Enes (r.a) dan şöyle der: (Peygamber (s.a.s.)
namaz kılmadan önce rutab hurmalarıyla iftar ederdi. Rutab olmadığında hurma
ile, hurma da olmadığında yudumlayarak su içerdi.)[22]
Allâh Resûlü (s.a.s.) şöyle buyurur: (Gerçekten
oruç tutanın iftarı esnasındaki duası reddedilmez.)[23]
Allâh Resûlü (s.a.s.)den naklolunan dua da:
(Susuzluk gitti, damarlar ıslandı, Allah’ın izniyle de ecir sabit oldu
(kazanıldı)[24]
Oruç tutmanın yasaklandığı günler;
1- Bayram günleri
Ebu Sa'id (radıyallahu anh) anlatıyor:
"Resulullah (aleyhissalâtu vesselâm) buyurdular ki: "İki günde oruç
câiz olmaz: Fıtır günü (Ramazan bayramının birinci günü) ve Nahr günü."[25]
2- Teşrik günleri
Nübeyşe el-Hüzeli (radıyallahu anh) anlatıyor:
"Resulullah (aleyhissalâtu vesselâm) buyurdular ki: "Teşrik günleri,
yeme-içme ve Allah'ı zikretme günleridir."[26]
3- Tek Cuma günü
Ebu
Hüreyre (radıyallahu anh) anlatıyor: "Resulullah (aleyhissalâtu vesselâm)
buyurdular ki: "Sizden hiç kimse, cum'agünü oruç tutmasın.
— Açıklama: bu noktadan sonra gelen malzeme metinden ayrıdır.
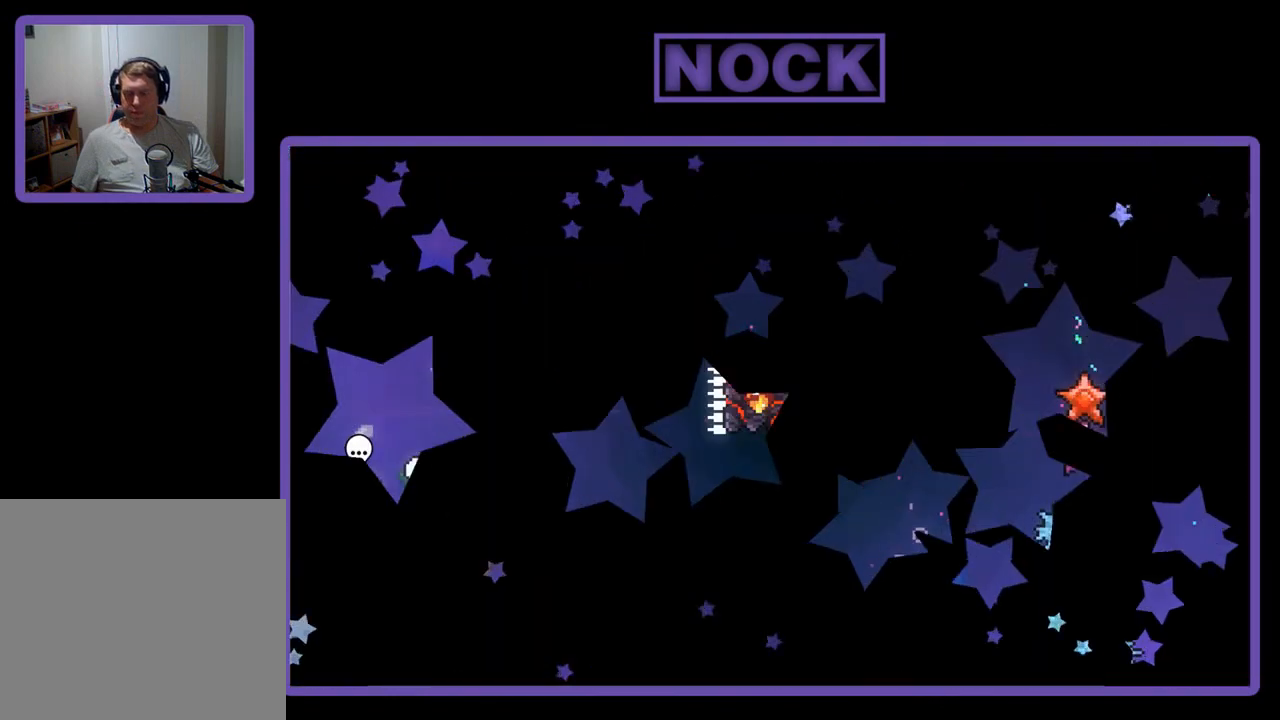
{"buttons": ["R2", "DPAD_RIGHT"], "left_stick": "center", "events": [[417, "DPAD_RIGHT", "down"]]}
Ancak bir gün önceden
veya sonradan oruç tutuyorsa bu takdirde cum'a günü de oruç tutabilir."
Müslim'in bir rivayetinde şöyle gelmiştir: "Cum'a gecesini, diğer geceler
arasında gece namazına tahsis etmeyin, cum'a gününü de diğer günler arasında
oruç günü olarak tayin etmeyin, ancak birinizin tutmakta olduğu oruç arasına
denk gelirse o hariç."[27]
4- Farz olan hariç cumartesi günleri
Abdullah İbnu Büsr es-Sülemi, kızkardeşi
es-Sammâ (radıyallahu anh)'dan naklediyor: "Resulullah (aleyhissalâtu
vesselâm) buyurdular ki: "Cumartesi günü oruç tutmayın, ancak Allah'ın
size farzettiği şeyde o gün oruç tutarsınız. Biriniz yiyecek nev'inden bir şey
bulamaz da sadece üzüm (asması) kabuğu veya bir ağaç çöpü bulacak olsa onu
ağzında çiğnesin (ve yine de cumartesi günü oruçlu olmasın).''[28]
5- Şekk gününde:
Sıla İbnu Züfer anlatıyor: "Biz, Şabandan
mı, Ramazandan mı olduğu şüphe edilen günde Ammâr (radıyallahu anh)'ın yanında
idik. Bize kızartılmış bir koyun getirildi. Cemaatten biri: "Ben
oruçluyum'' diyerek geri çekildi. Ammâr: "Kim bugün oruç tutarsa, muhakkak
olarak Ebu'I Kâsım aleyhissalâtu vesselâm'a isyan etmiştir" dedi"[29]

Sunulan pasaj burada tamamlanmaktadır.